Monique Truong, The Book of Salt

October 26, 2011

Monique Truong. The Book of Salt.

Monique Truong’s second novel, Bitter in the Mouth, came out last month, so (the way things are done here) it’s the time to celebrate her first.

I’ve taught The Book of Salt a couple of times now, always paired with Gertrude Stein. What could be better? A Vietnamese cook in the Stein/Toklas household, giving us a bottom-up history of 27 Rue de Fleurus, of the people and dogs surrounding “My Mesdames,” and the food daily served up and consumed. Truong said that she got her inspiration from The Alice B. Toklas Cook Book, which mentions two “Indochinese cooks.” In The Book of Salt, there is just one, Binh, and he is no ordinary cook, but someone with memories of Saigon, of the staff as well as the chief occupants in the French Governor-General’s mansion. He is an artist who works with shapes and colors as well as taste, who puts a secret ingredient into his dishes (finally discovered by Alice), and who reports that Alice likes her food hot while Gertrude likes hers tepid. He loves cooking with quinces. He says that they “are useless, GertrudeStein, until they are simmered, coddled for hours above a low, steady flame.
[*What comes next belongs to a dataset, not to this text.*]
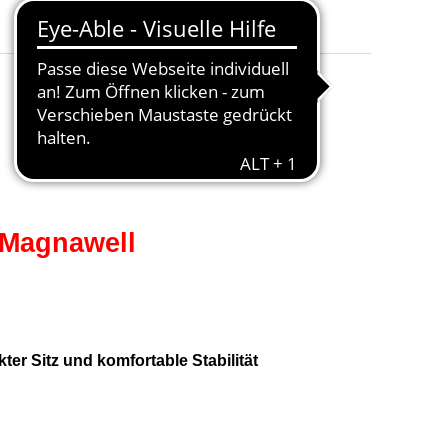
Magnetstärke
:
0,12 Tesla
Add honey and water and watch their dry, bone-colored flesh soak up the heat, coating itself in an opulent orange, not of the sunrises that you never see but of the insides of tree-ripened papayas, a color you can taste.”

A color you can taste. In The Critique of Judgment, Kant speaks of the faculty of taste as the sensus communis, a subjective necessity that binds us to the subjective necessities of other people, subjective necessities outside our own skin. It’s a sensory faculty at once intimate and relational, taking in the world and taking in other people as we imagine them doing the same. Kant wasn’t thinking of quinces. He’s about as dry as can be. Truong turns him (and Stein) into the fruit that melts in our mouths.